◆ **Problem details**:
Copy the passage of the tax fraud opinion starting with "The judgment of" and going on through "paid tax on.".

The elements of suspicion of fraud, proof of fraud for other years, and a consistent and substantial understatement of income over several consecutive years, though all persuasive (cf. Holland v. United States, 348 U.S. 121, 75 S.Ct. 127, 99 L.Ed. 150) are not substitutes for the original tax returns or independent evidence of their actual contents, since it is the return itself which is the basis of the imposition of a fraud penalty. Drieborg v. Comm., supra. Here these elements are present but as in Drieborg no evidence was introduced to enable the Government to sustain its burden of proving fraud for the years here in question so as to remove the bar of the statute of limitations.
The judgment of the district court is reversed insofar as it is based upon a finding of fraud for the years 1942 to 1946, inclusive. The case is remanded to the district court for further proceedings consistent with this opinion.
"The Court: Now, taking that form (Form 899) and taking into consideration his exemptions he was entitled to for those years, you worked back and figured what his gross and net income was, is that correct?
"A. You cannot compute his gross, but you can compute his net income for those years. In other words, the income he paid tax on.
* * * * *
"Q. (By Plaintiff's counsel) Now, how about your Form 899?
"Q. Does that state the net income?

[Transcribed page contents]
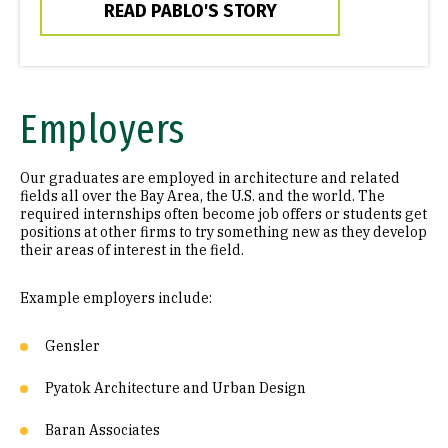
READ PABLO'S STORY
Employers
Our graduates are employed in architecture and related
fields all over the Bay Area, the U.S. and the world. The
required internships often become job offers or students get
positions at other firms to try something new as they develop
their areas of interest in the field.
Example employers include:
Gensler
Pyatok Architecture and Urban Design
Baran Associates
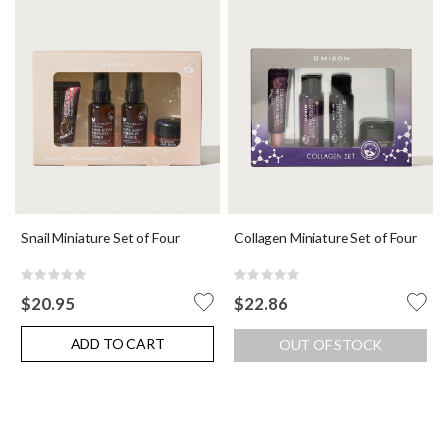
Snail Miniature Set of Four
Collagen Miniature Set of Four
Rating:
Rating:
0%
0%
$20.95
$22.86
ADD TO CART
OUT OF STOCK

--

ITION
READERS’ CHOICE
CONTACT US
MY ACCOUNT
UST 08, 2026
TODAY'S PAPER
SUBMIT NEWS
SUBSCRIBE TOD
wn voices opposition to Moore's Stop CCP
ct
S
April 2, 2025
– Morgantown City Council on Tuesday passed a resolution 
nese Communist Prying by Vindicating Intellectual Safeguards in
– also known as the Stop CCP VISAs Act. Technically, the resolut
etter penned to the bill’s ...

---

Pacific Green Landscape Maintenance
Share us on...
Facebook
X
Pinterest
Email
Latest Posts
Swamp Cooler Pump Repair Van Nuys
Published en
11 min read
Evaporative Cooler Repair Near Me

◆ **Exercise output**:
The judgment of the district court is reversed insofar as it is based upon a finding of fraud for the years 1942 to 1946, inclusive. The case is remanded to the district court for further proceedings consistent with this opinion.
"The Court: Now, taking that form (Form 899) and taking into consideration his exemptions he was entitled to for those years, you worked back and figured what his gross and net income was, is that correct?
"A. You cannot compute his gross, but you can compute his net income for those years. In other words, the income he paid tax on.